Finalmente, esta otra noche de brujas en la Ciudad Universitaria, yo estaba en Coyoacán, celebrando con un grupo de amigos y alumnos el examen profesional de un compañero. (Recuerden que la huelga no había paralizado todas las actividades académicas). Estábamos escuchando las opiniones de una persona bien conectada con los poderosos del país, que nos decía que el conflicto por fin estaba en franco camino de solución. La mayor preocupación de las autoridades parecía ser la de garantizar la celebración pacífica de las inminentes Olimpiadas, y los dirigentes estudiantiles habían aceptado proclamar una tregua hasta fines de octubre. Aprovechando la “desescalada” se negociarían las soluciones, de tal manera que en noviembre pudieran reanudarse las clases.

A todos nos pareció muy lógico y sensato el camino emprendido, aunque hubo quienes indicaron que algunos líderes estudiantiles planeaban una marcha de protesta a la Villa Olímpica, en la que tratarían de hacer participar a los residentes de las colonias proletarias más miserables. Se rumoreaba, además, que la marcha culminaría con la ocupación de las residencias construidas para alojar a los deportistas extranjeros. Hubo otros que expresaron abierto pesimismo por cuanto se refería a la buena fe de algunas autoridades para resolver el conflicto. Recuerdo esta frase lapidaria: “El sistema no puede permitirse hacer concesiones”.

Fue en este momento cuando entraron dos muchachos que a gritos nos anunciaron que el ejército estaba ocupando la Ciudad Universitaria. Habíamos tenido tantas falsas alarmas y los días pasados habían sido tan relativamente tranquilos, que no queríamos creerlos. Pero casi enseguida unos corrieron a los teléfonos para tratar de localizar a sus hijos, y otros salieron a comprobar la noticia.

Cuando llegué a CU los automóviles formaban una verdadera caravana sobre la Avenida Insurgentes, a pesar de que las tropas nos obligaban a seguir camino. Rodeamos CU por las calles accesibles, y en todas encontramos soldados acordonando el recinto universitario, tanques y camiones con tropas. Vimos incluso equipos de campaña, cocinas ambulantes, etc., todo lo que indicaba que el ejército venía preparado para una larga permanencia. De vez en cuando se formaban grupos de estudiantes, que eran disueltos por los granaderos o los soldados. Largas filas de camiones esperaban a los estudiantes y profesores detenidos en CU, para conducirlos a las cárceles.

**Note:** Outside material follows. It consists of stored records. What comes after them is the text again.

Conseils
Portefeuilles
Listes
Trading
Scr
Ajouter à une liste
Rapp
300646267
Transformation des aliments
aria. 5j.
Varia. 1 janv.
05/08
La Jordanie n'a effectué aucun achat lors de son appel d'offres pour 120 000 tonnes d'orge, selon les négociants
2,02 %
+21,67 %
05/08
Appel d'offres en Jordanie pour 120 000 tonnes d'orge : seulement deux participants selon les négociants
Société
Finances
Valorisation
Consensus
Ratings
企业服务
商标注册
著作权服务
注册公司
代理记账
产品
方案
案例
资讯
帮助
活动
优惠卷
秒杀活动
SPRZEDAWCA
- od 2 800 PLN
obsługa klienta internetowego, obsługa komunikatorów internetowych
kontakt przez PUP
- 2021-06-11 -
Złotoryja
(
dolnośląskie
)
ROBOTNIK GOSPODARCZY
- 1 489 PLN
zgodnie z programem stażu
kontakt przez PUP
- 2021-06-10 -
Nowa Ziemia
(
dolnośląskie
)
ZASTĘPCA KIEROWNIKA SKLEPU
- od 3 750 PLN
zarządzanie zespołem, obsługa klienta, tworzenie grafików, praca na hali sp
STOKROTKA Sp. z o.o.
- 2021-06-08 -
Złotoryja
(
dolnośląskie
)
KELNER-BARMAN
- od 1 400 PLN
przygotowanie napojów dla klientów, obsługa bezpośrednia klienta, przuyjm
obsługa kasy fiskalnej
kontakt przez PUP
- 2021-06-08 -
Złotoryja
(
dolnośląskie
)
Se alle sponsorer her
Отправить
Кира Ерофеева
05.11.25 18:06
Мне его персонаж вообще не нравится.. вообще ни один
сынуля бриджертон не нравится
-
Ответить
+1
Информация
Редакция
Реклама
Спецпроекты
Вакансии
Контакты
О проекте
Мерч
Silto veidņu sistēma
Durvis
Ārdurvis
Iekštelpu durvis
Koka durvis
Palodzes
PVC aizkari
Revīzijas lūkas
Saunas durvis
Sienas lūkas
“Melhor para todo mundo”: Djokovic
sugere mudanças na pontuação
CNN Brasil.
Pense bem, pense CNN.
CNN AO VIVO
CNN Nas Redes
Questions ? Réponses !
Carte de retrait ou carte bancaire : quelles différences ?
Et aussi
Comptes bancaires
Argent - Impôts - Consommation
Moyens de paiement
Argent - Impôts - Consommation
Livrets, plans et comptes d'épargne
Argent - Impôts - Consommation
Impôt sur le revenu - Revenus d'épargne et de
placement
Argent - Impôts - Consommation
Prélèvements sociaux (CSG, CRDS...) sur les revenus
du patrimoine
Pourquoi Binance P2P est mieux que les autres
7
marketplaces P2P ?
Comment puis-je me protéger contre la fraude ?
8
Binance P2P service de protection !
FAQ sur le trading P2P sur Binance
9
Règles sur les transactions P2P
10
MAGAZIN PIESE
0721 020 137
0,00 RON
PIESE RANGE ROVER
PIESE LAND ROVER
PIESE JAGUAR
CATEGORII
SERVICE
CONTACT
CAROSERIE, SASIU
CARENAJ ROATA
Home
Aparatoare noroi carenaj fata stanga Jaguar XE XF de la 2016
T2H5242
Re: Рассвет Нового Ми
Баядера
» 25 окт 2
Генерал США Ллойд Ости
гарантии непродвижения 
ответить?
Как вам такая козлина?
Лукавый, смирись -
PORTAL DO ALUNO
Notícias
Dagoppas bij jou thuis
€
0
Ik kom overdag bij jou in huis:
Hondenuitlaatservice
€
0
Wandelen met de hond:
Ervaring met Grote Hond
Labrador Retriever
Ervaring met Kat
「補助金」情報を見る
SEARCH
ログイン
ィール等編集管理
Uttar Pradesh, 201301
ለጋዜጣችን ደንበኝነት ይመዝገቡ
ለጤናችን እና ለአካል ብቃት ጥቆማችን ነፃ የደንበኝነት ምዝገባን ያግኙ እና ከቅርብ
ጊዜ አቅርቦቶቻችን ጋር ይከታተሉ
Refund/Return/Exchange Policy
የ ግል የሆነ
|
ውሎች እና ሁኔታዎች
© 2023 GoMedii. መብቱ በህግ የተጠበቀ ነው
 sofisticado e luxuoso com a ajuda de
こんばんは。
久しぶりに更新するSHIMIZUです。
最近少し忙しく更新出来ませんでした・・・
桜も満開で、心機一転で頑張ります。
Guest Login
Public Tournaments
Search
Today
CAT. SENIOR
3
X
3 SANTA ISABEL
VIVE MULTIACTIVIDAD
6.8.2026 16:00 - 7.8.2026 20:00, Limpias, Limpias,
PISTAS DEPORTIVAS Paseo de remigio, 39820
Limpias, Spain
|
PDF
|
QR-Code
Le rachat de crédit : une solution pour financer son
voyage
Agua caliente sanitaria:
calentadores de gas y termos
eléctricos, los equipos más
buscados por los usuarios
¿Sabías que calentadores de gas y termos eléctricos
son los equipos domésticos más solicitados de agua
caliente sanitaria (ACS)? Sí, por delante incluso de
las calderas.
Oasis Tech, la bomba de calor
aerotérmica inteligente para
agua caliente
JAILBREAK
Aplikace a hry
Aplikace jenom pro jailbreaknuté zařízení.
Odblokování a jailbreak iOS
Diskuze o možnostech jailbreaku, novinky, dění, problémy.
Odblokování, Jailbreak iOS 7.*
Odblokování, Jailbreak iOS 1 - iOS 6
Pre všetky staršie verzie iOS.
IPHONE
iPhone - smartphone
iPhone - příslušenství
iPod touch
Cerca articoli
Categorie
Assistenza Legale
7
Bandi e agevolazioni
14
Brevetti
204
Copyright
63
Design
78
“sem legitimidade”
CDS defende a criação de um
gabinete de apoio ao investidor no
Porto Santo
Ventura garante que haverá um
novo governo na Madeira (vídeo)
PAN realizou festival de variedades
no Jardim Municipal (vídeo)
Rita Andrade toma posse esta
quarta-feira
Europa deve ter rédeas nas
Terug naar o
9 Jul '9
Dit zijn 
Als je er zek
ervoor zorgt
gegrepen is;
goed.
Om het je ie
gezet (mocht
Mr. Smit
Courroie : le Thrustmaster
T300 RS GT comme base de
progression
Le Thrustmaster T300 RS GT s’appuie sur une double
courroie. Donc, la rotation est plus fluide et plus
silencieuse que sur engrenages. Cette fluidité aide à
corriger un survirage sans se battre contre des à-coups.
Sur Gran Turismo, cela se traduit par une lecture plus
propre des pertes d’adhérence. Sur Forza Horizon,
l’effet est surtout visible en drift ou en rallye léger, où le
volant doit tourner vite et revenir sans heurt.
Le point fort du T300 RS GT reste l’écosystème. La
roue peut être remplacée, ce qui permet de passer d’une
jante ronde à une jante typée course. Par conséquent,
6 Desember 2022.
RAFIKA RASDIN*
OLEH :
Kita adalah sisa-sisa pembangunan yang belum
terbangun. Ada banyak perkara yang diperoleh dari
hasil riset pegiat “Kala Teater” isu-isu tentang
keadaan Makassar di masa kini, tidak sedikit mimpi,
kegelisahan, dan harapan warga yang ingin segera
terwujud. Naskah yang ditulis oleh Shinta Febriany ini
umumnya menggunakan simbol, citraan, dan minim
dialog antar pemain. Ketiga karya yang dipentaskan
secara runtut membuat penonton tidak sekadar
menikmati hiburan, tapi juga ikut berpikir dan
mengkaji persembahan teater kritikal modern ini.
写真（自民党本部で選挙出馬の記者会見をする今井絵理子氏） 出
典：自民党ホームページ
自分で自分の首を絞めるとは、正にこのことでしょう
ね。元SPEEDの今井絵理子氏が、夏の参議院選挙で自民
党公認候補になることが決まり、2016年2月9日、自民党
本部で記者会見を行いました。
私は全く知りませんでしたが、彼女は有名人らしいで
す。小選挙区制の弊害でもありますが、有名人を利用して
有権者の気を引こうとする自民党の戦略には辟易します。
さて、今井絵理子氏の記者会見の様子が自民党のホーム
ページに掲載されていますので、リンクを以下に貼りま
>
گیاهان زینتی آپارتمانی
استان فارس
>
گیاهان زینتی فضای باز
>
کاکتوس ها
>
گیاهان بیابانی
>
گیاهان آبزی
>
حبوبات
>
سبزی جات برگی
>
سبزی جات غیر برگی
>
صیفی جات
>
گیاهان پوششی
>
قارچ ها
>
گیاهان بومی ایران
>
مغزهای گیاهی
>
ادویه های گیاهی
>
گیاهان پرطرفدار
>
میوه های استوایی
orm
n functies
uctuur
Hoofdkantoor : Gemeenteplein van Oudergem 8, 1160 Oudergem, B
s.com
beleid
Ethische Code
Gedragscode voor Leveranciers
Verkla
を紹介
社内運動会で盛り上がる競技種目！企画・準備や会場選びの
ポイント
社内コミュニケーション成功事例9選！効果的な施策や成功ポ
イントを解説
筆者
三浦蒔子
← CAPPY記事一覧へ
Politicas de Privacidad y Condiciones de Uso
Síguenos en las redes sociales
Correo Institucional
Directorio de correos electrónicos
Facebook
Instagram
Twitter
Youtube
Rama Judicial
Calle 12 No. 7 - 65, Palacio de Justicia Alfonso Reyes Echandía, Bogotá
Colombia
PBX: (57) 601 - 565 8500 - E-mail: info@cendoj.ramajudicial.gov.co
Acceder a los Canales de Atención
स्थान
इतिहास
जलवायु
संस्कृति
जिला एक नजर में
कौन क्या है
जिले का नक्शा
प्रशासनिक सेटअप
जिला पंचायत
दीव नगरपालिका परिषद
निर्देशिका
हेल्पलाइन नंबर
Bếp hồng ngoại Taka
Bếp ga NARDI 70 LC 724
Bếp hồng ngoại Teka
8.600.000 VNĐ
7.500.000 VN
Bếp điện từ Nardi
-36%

No hay duda de que la “Operación CU” había sido brillantemente planeada y realizada. Los periódicos hablaron de diez mil soldados, a los que habría que agregar los granaderos y las fuerzas de policía secreta. Me alegra pensar que no hubo ni siquiera un connato de resistencia a la ocupación, y que los únicos instrumentos más o menos mortíferos que se encontraron en la Universidad fueron botellas vacías de refrescos, quizá transformables en cocktails Molotov si se dispone de los otros materiales necesarios y de la voluntad de hacerlos.

Desde una altura de la carretera vieja de Cuernavaca vimos apagarse una tras otra las brillantes luces que habían iluminado la Ciudad Universitaria noche tras noche.